Set task:
Format the material from its first line through the line containing "list Goals Definitions" as a Markdown table with the columns Row and Text, numbering each row and leaving out blank lines.

Data extract:
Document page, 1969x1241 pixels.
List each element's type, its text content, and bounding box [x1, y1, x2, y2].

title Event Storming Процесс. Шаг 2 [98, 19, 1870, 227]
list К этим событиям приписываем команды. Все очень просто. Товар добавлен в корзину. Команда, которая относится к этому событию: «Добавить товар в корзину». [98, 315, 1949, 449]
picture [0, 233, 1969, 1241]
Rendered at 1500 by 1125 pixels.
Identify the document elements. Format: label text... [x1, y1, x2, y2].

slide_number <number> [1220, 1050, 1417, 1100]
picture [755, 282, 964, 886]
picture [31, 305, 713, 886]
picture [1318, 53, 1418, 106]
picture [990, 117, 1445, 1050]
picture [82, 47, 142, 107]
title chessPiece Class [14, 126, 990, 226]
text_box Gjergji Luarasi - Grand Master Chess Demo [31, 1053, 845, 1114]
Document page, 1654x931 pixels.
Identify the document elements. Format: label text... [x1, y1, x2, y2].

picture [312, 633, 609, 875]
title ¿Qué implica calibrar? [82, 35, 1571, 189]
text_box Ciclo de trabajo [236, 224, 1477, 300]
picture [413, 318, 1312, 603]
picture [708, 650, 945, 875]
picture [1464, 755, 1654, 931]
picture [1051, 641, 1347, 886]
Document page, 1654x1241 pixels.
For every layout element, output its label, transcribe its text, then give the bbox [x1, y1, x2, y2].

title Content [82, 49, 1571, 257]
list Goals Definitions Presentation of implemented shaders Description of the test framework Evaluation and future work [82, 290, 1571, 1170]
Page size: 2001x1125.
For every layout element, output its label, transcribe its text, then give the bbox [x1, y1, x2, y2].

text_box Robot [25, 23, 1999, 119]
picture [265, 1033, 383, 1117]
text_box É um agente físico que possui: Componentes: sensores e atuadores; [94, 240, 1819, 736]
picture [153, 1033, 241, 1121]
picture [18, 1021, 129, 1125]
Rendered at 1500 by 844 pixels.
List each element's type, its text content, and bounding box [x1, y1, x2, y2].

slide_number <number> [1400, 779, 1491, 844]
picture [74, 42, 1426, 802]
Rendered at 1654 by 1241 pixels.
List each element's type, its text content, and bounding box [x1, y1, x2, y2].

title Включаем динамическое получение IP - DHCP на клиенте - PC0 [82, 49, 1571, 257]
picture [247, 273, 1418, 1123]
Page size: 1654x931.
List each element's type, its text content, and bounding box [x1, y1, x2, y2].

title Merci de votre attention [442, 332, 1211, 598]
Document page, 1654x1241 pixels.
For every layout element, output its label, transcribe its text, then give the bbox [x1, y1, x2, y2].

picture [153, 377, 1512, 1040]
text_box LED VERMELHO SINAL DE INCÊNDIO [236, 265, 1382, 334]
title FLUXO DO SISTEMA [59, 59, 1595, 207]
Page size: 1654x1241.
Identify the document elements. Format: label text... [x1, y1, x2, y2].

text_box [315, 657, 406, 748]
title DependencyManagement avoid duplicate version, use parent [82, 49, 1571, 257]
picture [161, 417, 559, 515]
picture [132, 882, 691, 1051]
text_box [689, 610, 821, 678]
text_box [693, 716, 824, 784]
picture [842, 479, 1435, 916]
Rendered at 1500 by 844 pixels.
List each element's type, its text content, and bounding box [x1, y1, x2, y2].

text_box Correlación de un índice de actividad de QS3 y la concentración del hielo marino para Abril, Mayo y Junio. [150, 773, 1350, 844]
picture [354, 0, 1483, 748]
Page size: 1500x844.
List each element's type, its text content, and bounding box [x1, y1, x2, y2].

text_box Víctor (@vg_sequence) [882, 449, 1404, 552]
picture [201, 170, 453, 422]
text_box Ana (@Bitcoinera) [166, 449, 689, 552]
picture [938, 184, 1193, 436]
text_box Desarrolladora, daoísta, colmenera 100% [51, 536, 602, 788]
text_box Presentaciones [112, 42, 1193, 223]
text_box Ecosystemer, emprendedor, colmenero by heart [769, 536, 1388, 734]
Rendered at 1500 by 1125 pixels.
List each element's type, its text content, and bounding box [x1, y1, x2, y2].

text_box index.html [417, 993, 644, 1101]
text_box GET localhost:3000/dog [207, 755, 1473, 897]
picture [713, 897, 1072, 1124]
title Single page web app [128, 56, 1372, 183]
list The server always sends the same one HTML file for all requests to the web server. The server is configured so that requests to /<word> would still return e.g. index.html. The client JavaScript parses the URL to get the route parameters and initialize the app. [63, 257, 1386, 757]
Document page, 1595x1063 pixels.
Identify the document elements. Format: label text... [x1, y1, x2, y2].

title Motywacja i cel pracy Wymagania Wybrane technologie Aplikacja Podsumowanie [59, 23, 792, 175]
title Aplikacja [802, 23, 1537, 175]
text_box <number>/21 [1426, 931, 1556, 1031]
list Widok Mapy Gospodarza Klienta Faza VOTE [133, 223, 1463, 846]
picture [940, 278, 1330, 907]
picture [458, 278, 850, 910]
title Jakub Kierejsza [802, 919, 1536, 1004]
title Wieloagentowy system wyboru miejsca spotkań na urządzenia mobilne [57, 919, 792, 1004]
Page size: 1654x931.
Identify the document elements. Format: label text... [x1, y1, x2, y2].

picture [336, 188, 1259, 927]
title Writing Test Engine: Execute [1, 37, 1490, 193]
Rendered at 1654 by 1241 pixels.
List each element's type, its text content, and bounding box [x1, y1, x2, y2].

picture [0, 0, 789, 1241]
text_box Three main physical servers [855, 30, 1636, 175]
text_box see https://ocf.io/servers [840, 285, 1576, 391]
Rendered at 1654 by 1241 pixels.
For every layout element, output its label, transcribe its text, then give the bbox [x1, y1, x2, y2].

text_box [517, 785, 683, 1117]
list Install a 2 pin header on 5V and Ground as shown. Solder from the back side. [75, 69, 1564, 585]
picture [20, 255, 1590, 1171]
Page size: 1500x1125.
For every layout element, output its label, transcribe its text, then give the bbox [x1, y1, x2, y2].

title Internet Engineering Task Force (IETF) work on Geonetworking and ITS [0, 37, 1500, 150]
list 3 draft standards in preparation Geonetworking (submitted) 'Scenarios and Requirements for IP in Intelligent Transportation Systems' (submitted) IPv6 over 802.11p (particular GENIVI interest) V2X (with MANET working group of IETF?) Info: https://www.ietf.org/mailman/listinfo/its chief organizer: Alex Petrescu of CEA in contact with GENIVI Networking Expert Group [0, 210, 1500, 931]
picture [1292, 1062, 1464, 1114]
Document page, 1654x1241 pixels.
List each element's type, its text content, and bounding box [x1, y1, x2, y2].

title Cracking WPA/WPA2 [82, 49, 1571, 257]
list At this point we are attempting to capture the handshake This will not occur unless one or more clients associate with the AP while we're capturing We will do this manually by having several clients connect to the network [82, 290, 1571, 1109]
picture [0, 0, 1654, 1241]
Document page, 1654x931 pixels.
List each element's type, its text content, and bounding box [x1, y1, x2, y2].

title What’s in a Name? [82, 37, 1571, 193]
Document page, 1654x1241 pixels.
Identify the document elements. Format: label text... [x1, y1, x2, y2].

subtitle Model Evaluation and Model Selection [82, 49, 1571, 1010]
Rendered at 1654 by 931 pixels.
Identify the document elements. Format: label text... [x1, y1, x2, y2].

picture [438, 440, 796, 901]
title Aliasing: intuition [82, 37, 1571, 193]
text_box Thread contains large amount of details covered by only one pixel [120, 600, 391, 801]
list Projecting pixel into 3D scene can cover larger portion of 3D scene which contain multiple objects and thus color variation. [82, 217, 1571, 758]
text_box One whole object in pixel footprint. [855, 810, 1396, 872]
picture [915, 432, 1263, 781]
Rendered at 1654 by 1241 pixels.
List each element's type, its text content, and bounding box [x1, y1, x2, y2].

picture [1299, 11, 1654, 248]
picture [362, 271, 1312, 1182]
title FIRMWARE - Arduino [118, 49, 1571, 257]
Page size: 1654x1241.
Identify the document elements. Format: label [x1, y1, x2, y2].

Exercise solution:
| Row | Text |
|---|---|
| 1 | Document page, 1969x1241 pixels. |
| 2 | List each element's type, its text content, and bounding box [x1, y1, x2, y2]. |
| 3 | title Event Storming Процесс. Шаг 2 [98, 19, 1870, 227] |
| 4 | list К этим событиям приписываем команды. Все очень просто. Товар добавлен в корзину. Команда, которая относится к этому событию: «Добавить товар в корзину». [98, 315, 1949, 449] |
| 5 | picture [0, 233, 1969, 1241] |
| 6 | Rendered at 1500 by 1125 pixels. |
| 7 | Identify the document elements. Format: label text... [x1, y1, x2, y2]. |
| 8 | slide_number <number> [1220, 1050, 1417, 1100] |
| 9 | picture [755, 282, 964, 886] |
| 10 | picture [31, 305, 713, 886] |
| 11 | picture [1318, 53, 1418, 106] |
| 12 | picture [990, 117, 1445, 1050] |
| 13 | picture [82, 47, 142, 107] |
| 14 | title chessPiece Class [14, 126, 990, 226] |
| 15 | text_box Gjergji Luarasi - Grand Master Chess Demo [31, 1053, 845, 1114] |
| 16 | Document page, 1654x931 pixels. |
| 17 | Identify the document elements. Format: label text... [x1, y1, x2, y2]. |
| 18 | picture [312, 633, 609, 875] |
| 19 | title ¿Qué implica calibrar? [82, 35, 1571, 189] |
| 20 | text_box Ciclo de trabajo [236, 224, 1477, 300] |
| 21 | picture [413, 318, 1312, 603] |
| 22 | picture [708, 650, 945, 875] |
| 23 | picture [1464, 755, 1654, 931] |
| 24 | picture [1051, 641, 1347, 886] |
| 25 | Document page, 1654x1241 pixels. |
| 26 | For every layout element, output its label, transcribe its text, then give the bbox [x1, y1, x2, y2]. |
| 27 | title Content [82, 49, 1571, 257] |
| 28 | list Goals Definitions Presentation of implemented shaders Description of the test framework Evaluation and future work [82, 290, 1571, 1170] |